▶ TASK INPUT
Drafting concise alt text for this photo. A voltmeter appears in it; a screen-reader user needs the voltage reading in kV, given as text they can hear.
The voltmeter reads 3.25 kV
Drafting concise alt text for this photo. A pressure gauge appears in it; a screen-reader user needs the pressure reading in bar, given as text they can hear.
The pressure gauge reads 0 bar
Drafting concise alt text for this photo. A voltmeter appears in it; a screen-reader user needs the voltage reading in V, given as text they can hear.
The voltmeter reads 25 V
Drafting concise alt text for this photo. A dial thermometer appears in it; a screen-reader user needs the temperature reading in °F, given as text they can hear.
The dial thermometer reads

▶ DIRECTIONS
Copy the entire listing above verbatim, preserving every line in its original order.

▶ ANSWER TO THIS TASK
Drafting concise alt text for this photo. A voltmeter appears in it; a screen-reader user needs the voltage reading in kV, given as text they can hear.
The voltmeter reads 3.25 kV
Drafting concise alt text for this photo. A pressure gauge appears in it; a screen-reader user needs the pressure reading in bar, given as text they can hear.
The pressure gauge reads 0 bar
Drafting concise alt text for this photo. A voltmeter appears in it; a screen-reader user needs the voltage reading in V, given as text they can hear.
The voltmeter reads 25 V
Drafting concise alt text for this photo. A dial thermometer appears in it; a screen-reader user needs the temperature reading in °F, given as text they can hear.
The dial thermometer reads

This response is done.